With the current model of high school, Burnham said, students who don’t fit in socially often lose focus academically.
Meanwhile, too many students don’t graduate with the skills they need to compete in college and plod through a senior year that is generally not academically challenging.
“For a lot of students who drop out because they are not making grades, it has very little to do with ability,” Burnham said. “We believe if they see a different model that allows those students and parents to have more options, hopefully they will become more engaged.”
The program would be voluntary for students, and those who wanted to continue with the traditional four-year high school path would still have that option.
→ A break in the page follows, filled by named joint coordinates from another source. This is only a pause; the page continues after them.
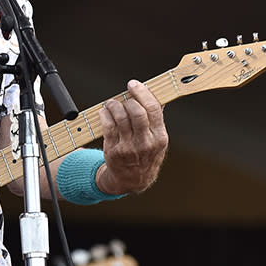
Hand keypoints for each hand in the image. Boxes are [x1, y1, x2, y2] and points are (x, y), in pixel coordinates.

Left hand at [97, 79, 167, 193]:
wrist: (133, 180)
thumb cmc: (146, 157)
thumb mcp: (158, 141)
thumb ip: (157, 120)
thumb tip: (157, 97)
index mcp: (160, 137)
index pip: (153, 109)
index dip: (142, 93)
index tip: (134, 84)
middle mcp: (145, 143)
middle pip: (136, 111)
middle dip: (128, 98)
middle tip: (124, 95)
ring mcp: (128, 147)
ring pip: (120, 117)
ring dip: (114, 105)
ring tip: (112, 103)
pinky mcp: (113, 149)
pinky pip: (107, 125)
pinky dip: (105, 114)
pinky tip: (105, 112)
Students in the program who passed a comprehensive board examination after their sophomore year would have four options:
• Enroll in an upper-division program that would prepare them for selective four-year universities.
• Repeat the program to improve their understanding of the subjects studied or remain in school under the traditional four-year path.
• Graduate from high school and enroll in a community college.
• Graduate from high school and enter the work force.
One question the program would raise is: Are 16-year-old students ready for college?
Both Childress and Shaver said that they would absolutely be ready to handle the work academically, although they may not be ready socially.
Those students would not have to live on campus but could take classes or commute from home, if the college was located nearby.
One option could be for school districts to expand dual enrollment courses, in which students can earn community college credits without leaving their school campus.
Although the plan is based upon European and Asian models, in which students also exit secondary education at age 16, students would not be tracked, as they are in some of those models.
“This is not tracking,” Shaver said. “This is optional. No one is tracked into it and no one is required. It is an option for every student.”
Both superintendents said the program would cost their districts about $32,000 total for the first two years. That would include training five teachers to participate and the cost of test materials. Both said they would likely begin with about 32 to 35 students.
Tupelo school board member Eddie Prather, who attended a meeting about the pilot program in Jackson on Tuesday, said he supports the program, as long as the logistics can be worked out.
Burnham said the goal would be to begin the program this fall, although he acknowledged much preparation would need to be done first.
State Board of Education member Claude Hartley, whose board will likely vote on the program at its January meeting, said he is supportive.
“I think the board is always searching for a way to improve the education of boys and girls,” he said, “and this has the possibility of doing that with the options and flexibility it offers.”